[[ DATA PROVIDED open ]]

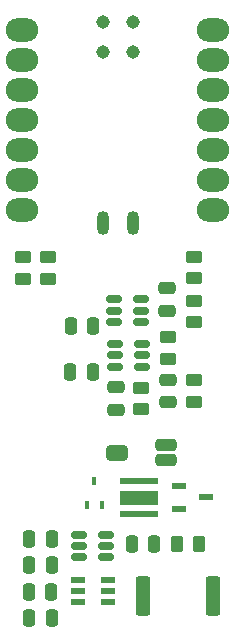
<source format=gbr>
%TF.GenerationSoftware,KiCad,Pcbnew,(6.0.7-1)-1*%
%TF.CreationDate,2022-09-21T15:36:28+10:00*%
%TF.ProjectId,open_jip,6f70656e-5f6a-4697-902e-6b696361645f,rev?*%
%TF.SameCoordinates,Original*%
%TF.FileFunction,Soldermask,Top*%
%TF.FilePolarity,Negative*%
%FSLAX46Y46*%
G04 Gerber Fmt 4.6, Leading zero omitted, Abs format (unit mm)*
G04 Created by KiCad (PCBNEW (6.0.7-1)-1) date 2022-09-21 15:36:28*
%MOMM*%
%LPD*%
G01*
G04 APERTURE LIST*
G04 Aperture macros list*
%AMRoundRect*
0 Rectangle with rounded corners*
0 $1 Rounding radius*
0 $2 $3 $4 $5 $6 $7 $8 $9 X,Y pos of 4 corners*
0 Add a 4 corners polygon primitive as box body*
4,1,4,$2,$3,$4,$5,$6,$7,$8,$9,$2,$3,0*
0 Add four circle primitives for the rounded corners*
1,1,$1+$1,$2,$3*
1,1,$1+$1,$4,$5*
1,1,$1+$1,$6,$7*
1,1,$1+$1,$8,$9*
0 Add four rect primitives between the rounded corners*
20,1,$1+$1,$2,$3,$4,$5,0*
20,1,$1+$1,$4,$5,$6,$7,0*
20,1,$1+$1,$6,$7,$8,$9,0*
20,1,$1+$1,$8,$9,$2,$3,0*%
G04 Aperture macros list end*
%ADD10RoundRect,0.250000X-0.450000X0.262500X-0.450000X-0.262500X0.450000X-0.262500X0.450000X0.262500X0*%
%ADD11RoundRect,0.250000X0.475000X-0.250000X0.475000X0.250000X-0.475000X0.250000X-0.475000X-0.250000X0*%
%ADD12RoundRect,0.250000X0.250000X0.475000X-0.250000X0.475000X-0.250000X-0.475000X0.250000X-0.475000X0*%
%ADD13RoundRect,0.250000X-0.262500X-0.450000X0.262500X-0.450000X0.262500X0.450000X-0.262500X0.450000X0*%
%ADD14RoundRect,0.150000X0.512500X0.150000X-0.512500X0.150000X-0.512500X-0.150000X0.512500X-0.150000X0*%
%ADD15R,3.300000X0.500000*%
%ADD16R,3.300000X1.300000*%
%ADD17R,1.270000X0.482600*%
%ADD18O,2.748280X1.998980*%
%ADD19O,1.016000X2.032000*%
%ADD20C,1.143000*%
%ADD21RoundRect,0.040600X-0.564400X-0.249400X0.564400X-0.249400X0.564400X0.249400X-0.564400X0.249400X0*%
%ADD22RoundRect,0.250000X0.450000X-0.262500X0.450000X0.262500X-0.450000X0.262500X-0.450000X-0.262500X0*%
%ADD23RoundRect,0.150000X-0.512500X-0.150000X0.512500X-0.150000X0.512500X0.150000X-0.512500X0.150000X0*%
%ADD24RoundRect,0.250000X-0.250000X-0.475000X0.250000X-0.475000X0.250000X0.475000X-0.250000X0.475000X0*%
%ADD25R,0.450000X0.700000*%
%ADD26RoundRect,0.250000X-0.362500X-1.425000X0.362500X-1.425000X0.362500X1.425000X-0.362500X1.425000X0*%
%ADD27RoundRect,0.250000X-0.475000X0.250000X-0.475000X-0.250000X0.475000X-0.250000X0.475000X0.250000X0*%
%ADD28RoundRect,0.247000X0.653000X0.403000X-0.653000X0.403000X-0.653000X-0.403000X0.653000X-0.403000X0*%
%ADD29RoundRect,0.250000X0.650000X0.250000X-0.650000X0.250000X-0.650000X-0.250000X0.650000X-0.250000X0*%
G04 APERTURE END LIST*
D10*
%TO.C,R4*%
X112187500Y-92100000D03*
X112187500Y-93925000D03*
%TD*%
D11*
%TO.C,C5*%
X109887500Y-96662500D03*
X109887500Y-94762500D03*
%TD*%
D12*
%TO.C,C7*%
X100050000Y-120500000D03*
X98150000Y-120500000D03*
%TD*%
D13*
%TO.C,R8*%
X110750000Y-116400000D03*
X112575000Y-116400000D03*
%TD*%
D14*
%TO.C,U1*%
X107725000Y-101400000D03*
X107725000Y-100450000D03*
X107725000Y-99500000D03*
X105450000Y-99500000D03*
X105450000Y-100450000D03*
X105450000Y-101400000D03*
%TD*%
D15*
%TO.C,D2*%
X107500000Y-113900000D03*
X107500000Y-111100000D03*
D16*
X107500000Y-112500000D03*
%TD*%
D17*
%TO.C,R10*%
X110912400Y-111512500D03*
X110912400Y-113417500D03*
X113147600Y-112465000D03*
%TD*%
D18*
%TO.C,U5*%
X97571120Y-72939800D03*
X97571120Y-75479800D03*
X97571120Y-78019800D03*
X97571120Y-80559800D03*
X97571120Y-83099800D03*
X97571120Y-85639800D03*
X97571120Y-88179800D03*
X113735680Y-88179800D03*
X113735680Y-85639800D03*
X113735680Y-83099800D03*
X113735680Y-80559800D03*
X113735680Y-78019800D03*
X113735680Y-75479800D03*
X113735680Y-72939800D03*
D19*
X104438000Y-89257620D03*
X106988000Y-89257620D03*
D20*
X104436803Y-72253433D03*
X106976803Y-72253433D03*
X104436803Y-74793433D03*
X106976803Y-74793433D03*
%TD*%
D21*
%TO.C,U3*%
X102351500Y-119450000D03*
X102351500Y-120400000D03*
X102351500Y-121350000D03*
X104861500Y-121350000D03*
X104861500Y-120400000D03*
X104861500Y-119450000D03*
%TD*%
D22*
%TO.C,R7*%
X99800000Y-93975000D03*
X99800000Y-92150000D03*
%TD*%
D23*
%TO.C,U4*%
X102425000Y-115650000D03*
X102425000Y-116600000D03*
X102425000Y-117550000D03*
X104700000Y-117550000D03*
X104700000Y-116600000D03*
X104700000Y-115650000D03*
%TD*%
D24*
%TO.C,C3*%
X101687500Y-101850000D03*
X103587500Y-101850000D03*
%TD*%
D25*
%TO.C,Q1*%
X103050000Y-113100000D03*
X104350000Y-113100000D03*
X103700000Y-111100000D03*
%TD*%
D26*
%TO.C,R9*%
X107837500Y-120800000D03*
X113762500Y-120800000D03*
%TD*%
D24*
%TO.C,C10*%
X98200000Y-116000000D03*
X100100000Y-116000000D03*
%TD*%
D22*
%TO.C,R3*%
X107687500Y-105004000D03*
X107687500Y-103179000D03*
%TD*%
D27*
%TO.C,C1*%
X109937500Y-102512500D03*
X109937500Y-104412500D03*
%TD*%
D14*
%TO.C,U2*%
X107675000Y-97612500D03*
X107675000Y-96662500D03*
X107675000Y-95712500D03*
X105400000Y-95712500D03*
X105400000Y-96662500D03*
X105400000Y-97612500D03*
%TD*%
D22*
%TO.C,R5*%
X112187500Y-97637500D03*
X112187500Y-95812500D03*
%TD*%
D24*
%TO.C,C4*%
X101700000Y-97950000D03*
X103600000Y-97950000D03*
%TD*%
D12*
%TO.C,C8*%
X100100000Y-122700000D03*
X98200000Y-122700000D03*
%TD*%
%TO.C,C6*%
X100100000Y-118200000D03*
X98200000Y-118200000D03*
%TD*%
D28*
%TO.C,D1*%
X105600000Y-108700000D03*
D29*
X109800000Y-108050000D03*
X109800000Y-109350000D03*
%TD*%
D22*
%TO.C,R6*%
X97700000Y-93950000D03*
X97700000Y-92125000D03*
%TD*%
D12*
%TO.C,C9*%
X108762500Y-116400000D03*
X106862500Y-116400000D03*
%TD*%
D11*
%TO.C,C2*%
X105537500Y-105050000D03*
X105537500Y-103150000D03*
%TD*%
D22*
%TO.C,R2*%
X112137500Y-104362500D03*
X112137500Y-102537500D03*
%TD*%
%TO.C,R1*%
X109937500Y-100762500D03*
X109937500Y-98937500D03*
%TD*%
M02*

</source>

[[ DATA PROVIDED closed ]]

The lines holding the string "primitives" in the listing above are what you should copy out.

EXERCISE RESPONSE ▸
0 Add four circle primitives for the rounded corners*
0 Add four rect primitives between the rounded corners*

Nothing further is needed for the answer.